Listeners for your Network Load Balancers - Elastic Load Balancing
Listener configurationListener rules
Services or capabilities described in Amazon Web Services documentation might vary by Region. To see the differences applicable to the China Regions, see Getting Started with Amazon Web Services in China (PDF).

Listeners for your Network Load Balancers

A listener is a process that checks for connection requests, using the protocol and port that you configure. Before you start using your Network Load Balancer, you must add at least one listener. If your load balancer has no listeners, it can't receive traffic from clients. The rule that you define for a listener determines how the load balancer routes requests to the targets that you register, such as EC2 instances.

Contents

Listener configuration

Listeners support the following protocols and ports:

  • Protocols: TCP, TLS, UDP, TCP_UDP

  • Ports: 1-65535

You can use a TLS listener to offload the work of encryption and decryption to your load balancer so that your applications can focus on their business logic. If the listener protocol is TLS, you must deploy exactly one SSL server certificate on the listener. For more information, see TLS listeners for your Network Load Balancer.

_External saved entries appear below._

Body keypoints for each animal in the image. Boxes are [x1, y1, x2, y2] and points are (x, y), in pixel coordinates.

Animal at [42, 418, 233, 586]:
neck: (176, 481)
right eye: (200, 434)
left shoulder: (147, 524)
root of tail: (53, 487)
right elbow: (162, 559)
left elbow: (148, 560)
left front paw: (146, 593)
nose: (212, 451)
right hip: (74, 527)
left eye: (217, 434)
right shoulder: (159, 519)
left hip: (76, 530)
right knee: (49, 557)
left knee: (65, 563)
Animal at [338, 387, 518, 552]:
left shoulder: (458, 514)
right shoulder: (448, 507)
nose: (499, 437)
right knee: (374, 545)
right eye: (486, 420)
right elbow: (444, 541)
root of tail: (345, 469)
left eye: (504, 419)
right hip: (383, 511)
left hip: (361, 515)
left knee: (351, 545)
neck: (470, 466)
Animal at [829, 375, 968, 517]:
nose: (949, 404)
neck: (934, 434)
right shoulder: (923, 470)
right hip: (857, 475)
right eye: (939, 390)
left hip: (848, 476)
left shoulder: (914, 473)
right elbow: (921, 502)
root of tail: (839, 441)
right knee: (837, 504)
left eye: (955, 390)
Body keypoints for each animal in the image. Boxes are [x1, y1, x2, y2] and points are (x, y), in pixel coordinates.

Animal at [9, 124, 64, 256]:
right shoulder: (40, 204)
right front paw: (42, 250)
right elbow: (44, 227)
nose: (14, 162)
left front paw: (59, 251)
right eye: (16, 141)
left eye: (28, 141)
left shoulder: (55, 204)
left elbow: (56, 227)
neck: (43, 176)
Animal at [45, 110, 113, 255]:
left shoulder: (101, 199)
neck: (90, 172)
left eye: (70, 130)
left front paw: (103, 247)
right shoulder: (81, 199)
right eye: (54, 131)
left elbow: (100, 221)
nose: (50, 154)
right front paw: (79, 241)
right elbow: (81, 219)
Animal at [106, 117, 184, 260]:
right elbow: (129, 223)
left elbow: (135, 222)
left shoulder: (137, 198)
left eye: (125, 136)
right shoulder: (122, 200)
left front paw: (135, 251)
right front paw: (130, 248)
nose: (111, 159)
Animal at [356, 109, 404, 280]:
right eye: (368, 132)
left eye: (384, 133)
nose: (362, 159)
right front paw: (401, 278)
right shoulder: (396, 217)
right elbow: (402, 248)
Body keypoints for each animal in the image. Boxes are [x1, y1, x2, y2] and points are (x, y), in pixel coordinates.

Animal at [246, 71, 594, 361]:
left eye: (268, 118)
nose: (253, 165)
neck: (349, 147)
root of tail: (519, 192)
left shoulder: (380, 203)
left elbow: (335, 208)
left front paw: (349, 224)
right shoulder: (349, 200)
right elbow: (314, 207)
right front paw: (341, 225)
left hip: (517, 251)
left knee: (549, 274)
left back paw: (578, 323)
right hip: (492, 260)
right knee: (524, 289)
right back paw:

If you must ensure that the targets decrypt TLS traffic instead of the load balancer, you can create a TCP listener on port 443 instead of creating a TLS listener. With a TCP listener, the load balancer passes encrypted traffic through to the targets without decrypting it.

To support both TCP and UDP on the same port, create a TCP_UDP listener. The target groups for a TCP_UDP listener must use the TCP_UDP protocol.

For dualstack Network Load Balancers, only TCP and TLS protocols are supported.

You can use WebSockets with your listeners.

All network traffic sent to a configured listener is classified as intended traffic. Network traffic that does not match a configured listener is classified as unintended traffic. ICMP requests other than Type 3 are also considered unintended traffic. Network Load Balancers drop unintended traffic without forwarding it to any targets. TCP data packets sent to the listener port for a configured listeners that are not new connections or part of an active TCP connection are rejected with a TCP reset (RST).

For more information, see Request routing in the Elastic Load Balancing User Guide.

Listener rules

When you create a listener, you specify a rule for routing requests. This rule forwards requests to the specified target group. To update this rule, see Update a listener for your Network Load Balancer.